Transcribe the following records exactly, images excluded.

--- START ---

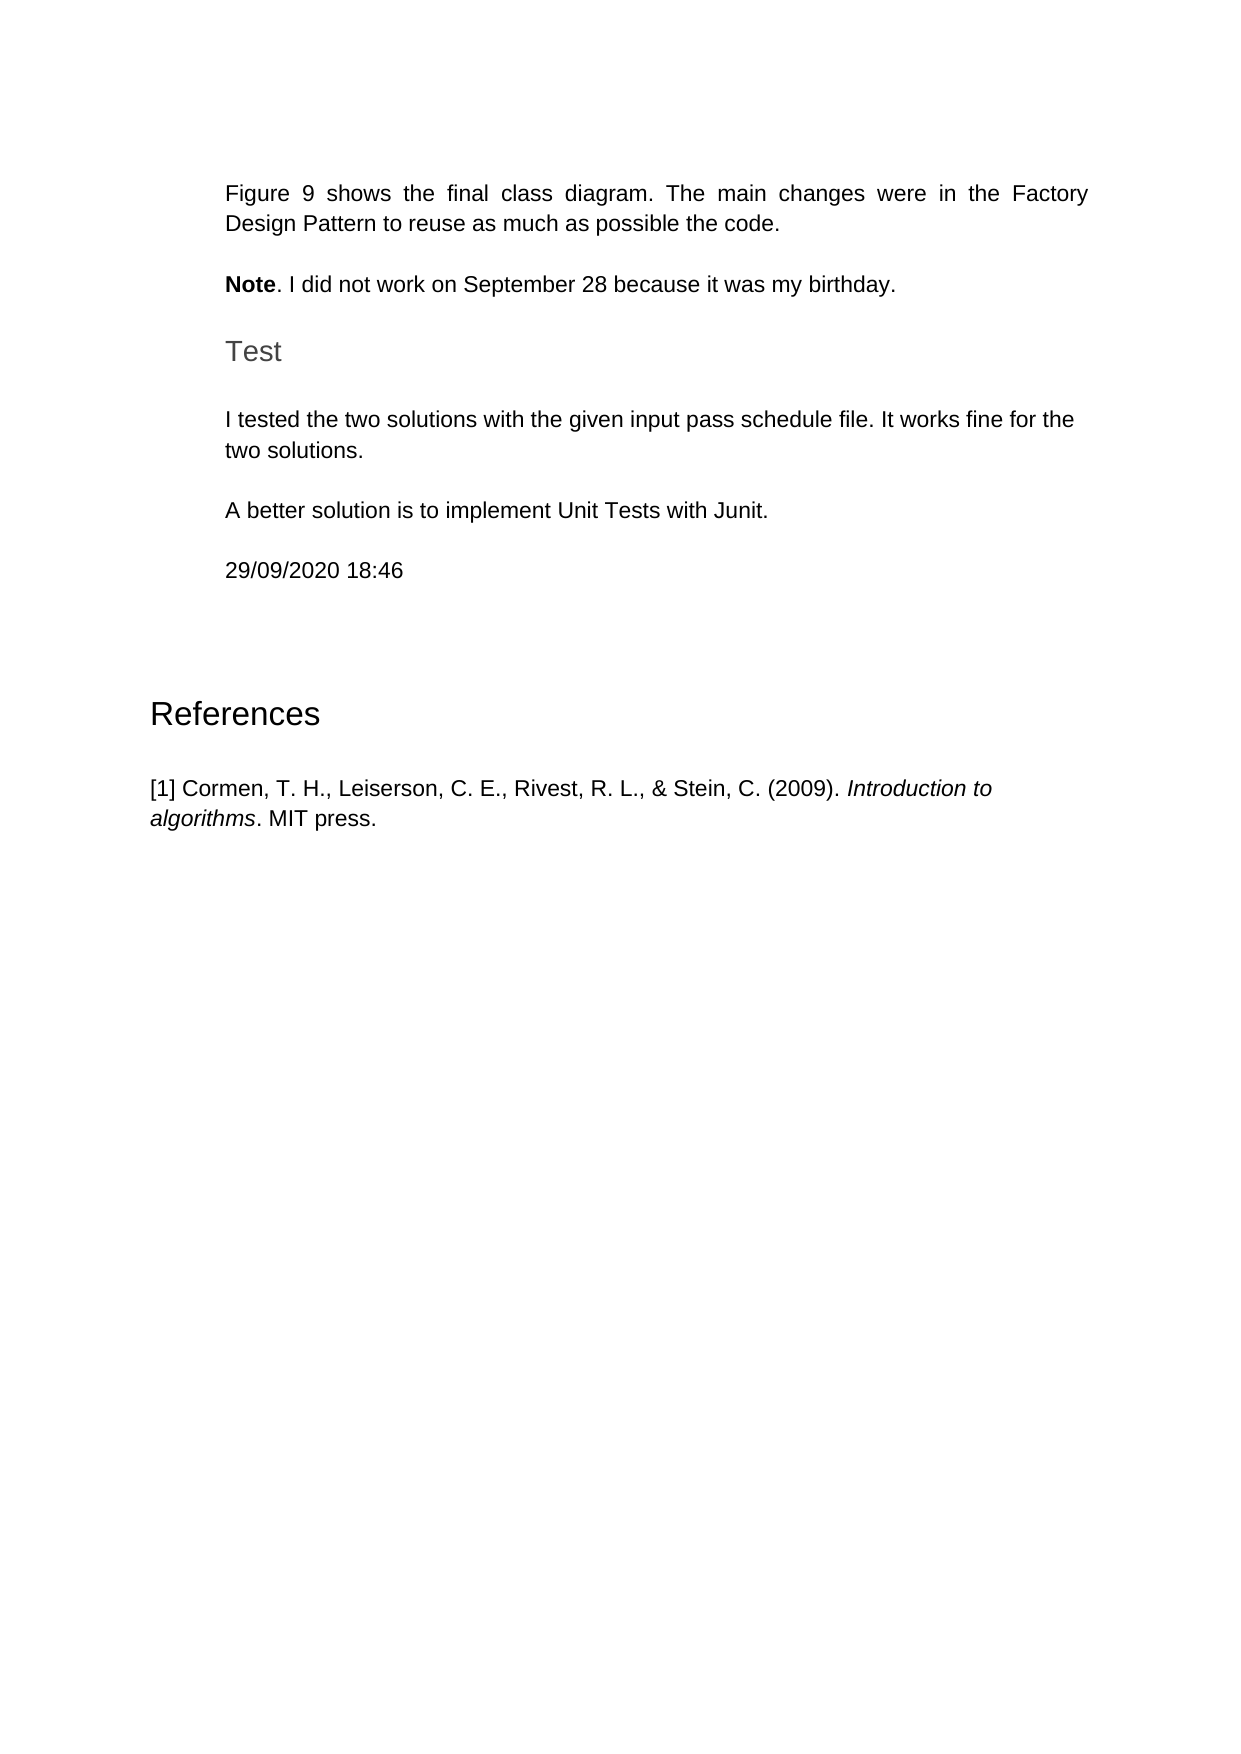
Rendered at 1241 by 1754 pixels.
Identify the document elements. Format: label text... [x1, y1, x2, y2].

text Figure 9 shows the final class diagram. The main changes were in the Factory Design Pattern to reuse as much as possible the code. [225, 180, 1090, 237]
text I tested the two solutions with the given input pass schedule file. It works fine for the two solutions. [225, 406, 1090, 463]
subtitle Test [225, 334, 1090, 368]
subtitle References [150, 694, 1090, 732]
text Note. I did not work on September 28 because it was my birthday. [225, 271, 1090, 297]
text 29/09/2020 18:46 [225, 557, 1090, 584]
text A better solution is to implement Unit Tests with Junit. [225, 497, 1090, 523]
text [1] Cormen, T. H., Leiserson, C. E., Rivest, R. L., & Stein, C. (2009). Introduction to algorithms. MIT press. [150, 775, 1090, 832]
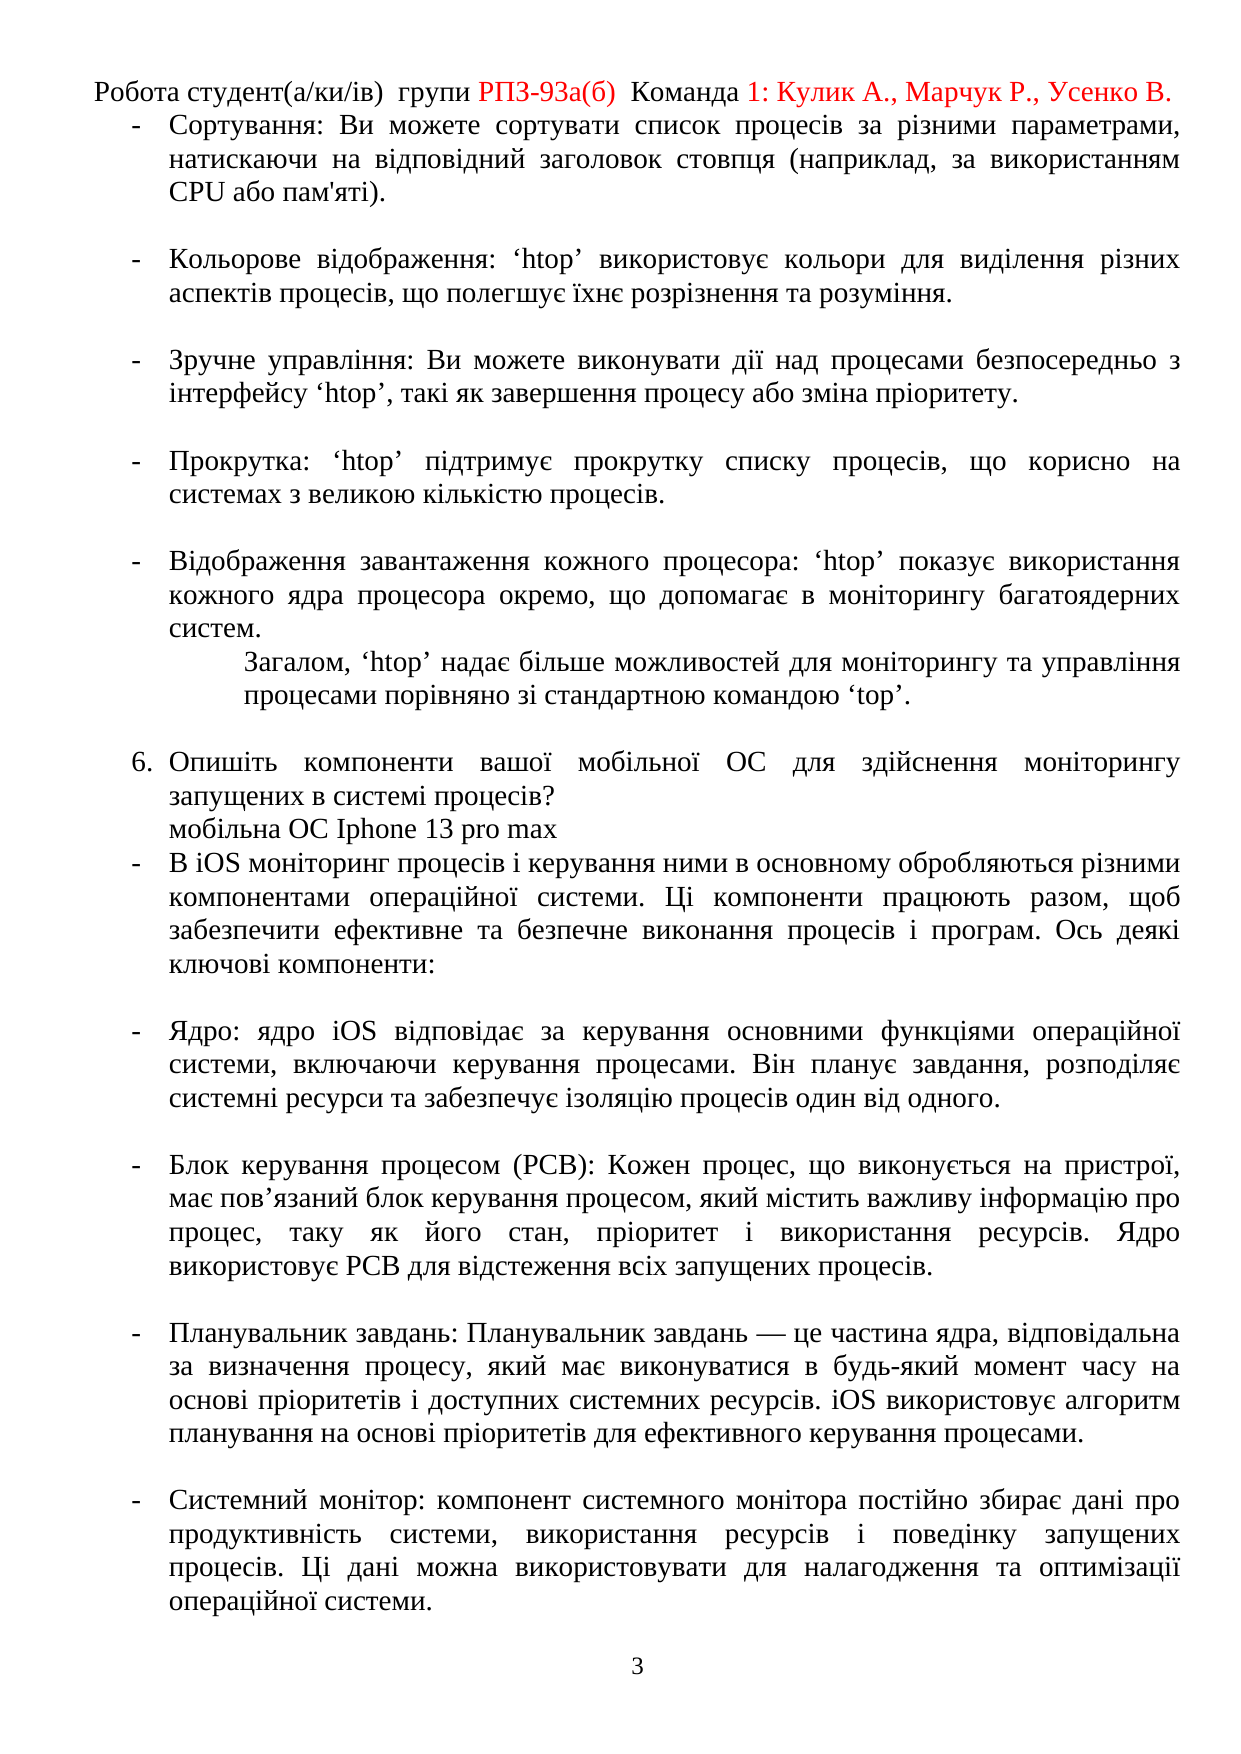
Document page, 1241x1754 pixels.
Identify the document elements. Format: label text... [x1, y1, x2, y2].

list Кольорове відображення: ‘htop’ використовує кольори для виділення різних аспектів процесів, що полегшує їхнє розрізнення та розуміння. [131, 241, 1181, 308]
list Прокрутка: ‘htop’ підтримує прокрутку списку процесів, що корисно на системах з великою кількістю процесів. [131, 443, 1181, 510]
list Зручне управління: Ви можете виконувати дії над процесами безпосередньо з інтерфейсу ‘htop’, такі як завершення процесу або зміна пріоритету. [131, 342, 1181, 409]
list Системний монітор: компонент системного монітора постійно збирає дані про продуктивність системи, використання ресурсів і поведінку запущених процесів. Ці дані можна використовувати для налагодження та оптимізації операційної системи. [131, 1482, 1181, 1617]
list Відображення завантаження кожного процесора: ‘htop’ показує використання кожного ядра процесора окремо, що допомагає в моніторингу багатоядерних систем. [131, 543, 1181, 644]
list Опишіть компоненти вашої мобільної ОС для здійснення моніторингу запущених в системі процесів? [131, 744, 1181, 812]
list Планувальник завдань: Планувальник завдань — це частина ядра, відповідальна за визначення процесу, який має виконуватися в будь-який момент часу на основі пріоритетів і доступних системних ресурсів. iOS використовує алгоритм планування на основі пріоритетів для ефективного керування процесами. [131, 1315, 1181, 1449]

--- END ---

◆ Written solution:
Rendered at 1241 by 1754 pixels.
Identify the document elements. Format: label text... [x1, y1, x2, y2].

text Figure 9 shows the final class diagram. The main changes were in the Factory Design Pattern to reuse as much as possible the code. [225, 180, 1090, 237]
text I tested the two solutions with the given input pass schedule file. It works fine for the two solutions. [225, 406, 1090, 463]
subtitle Test [225, 334, 1090, 368]
subtitle References [150, 694, 1090, 732]
text Note. I did not work on September 28 because it was my birthday. [225, 271, 1090, 297]
text 29/09/2020 18:46 [225, 557, 1090, 584]
text A better solution is to implement Unit Tests with Junit. [225, 497, 1090, 523]
text [1] Cormen, T. H., Leiserson, C. E., Rivest, R. L., & Stein, C. (2009). Introduction to algorithms. MIT press. [150, 775, 1090, 832]
Document page, 1241x1754 pixels.
Identify the document elements. Format: label text... [x1, y1, x2, y2].

list Кольорове відображення: ‘htop’ використовує кольори для виділення різних аспектів процесів, що полегшує їхнє розрізнення та розуміння. [131, 241, 1181, 308]
list Прокрутка: ‘htop’ підтримує прокрутку списку процесів, що корисно на системах з великою кількістю процесів. [131, 443, 1181, 510]
list Зручне управління: Ви можете виконувати дії над процесами безпосередньо з інтерфейсу ‘htop’, такі як завершення процесу або зміна пріоритету. [131, 342, 1181, 409]
list Системний монітор: компонент системного монітора постійно збирає дані про продуктивність системи, використання ресурсів і поведінку запущених процесів. Ці дані можна використовувати для налагодження та оптимізації операційної системи. [131, 1482, 1181, 1617]
list Відображення завантаження кожного процесора: ‘htop’ показує використання кожного ядра процесора окремо, що допомагає в моніторингу багатоядерних систем. [131, 543, 1181, 644]
list Опишіть компоненти вашої мобільної ОС для здійснення моніторингу запущених в системі процесів? [131, 744, 1181, 812]
list Планувальник завдань: Планувальник завдань — це частина ядра, відповідальна за визначення процесу, який має виконуватися в будь-який момент часу на основі пріоритетів і доступних системних ресурсів. iOS використовує алгоритм планування на основі пріоритетів для ефективного керування процесами. [131, 1315, 1181, 1449]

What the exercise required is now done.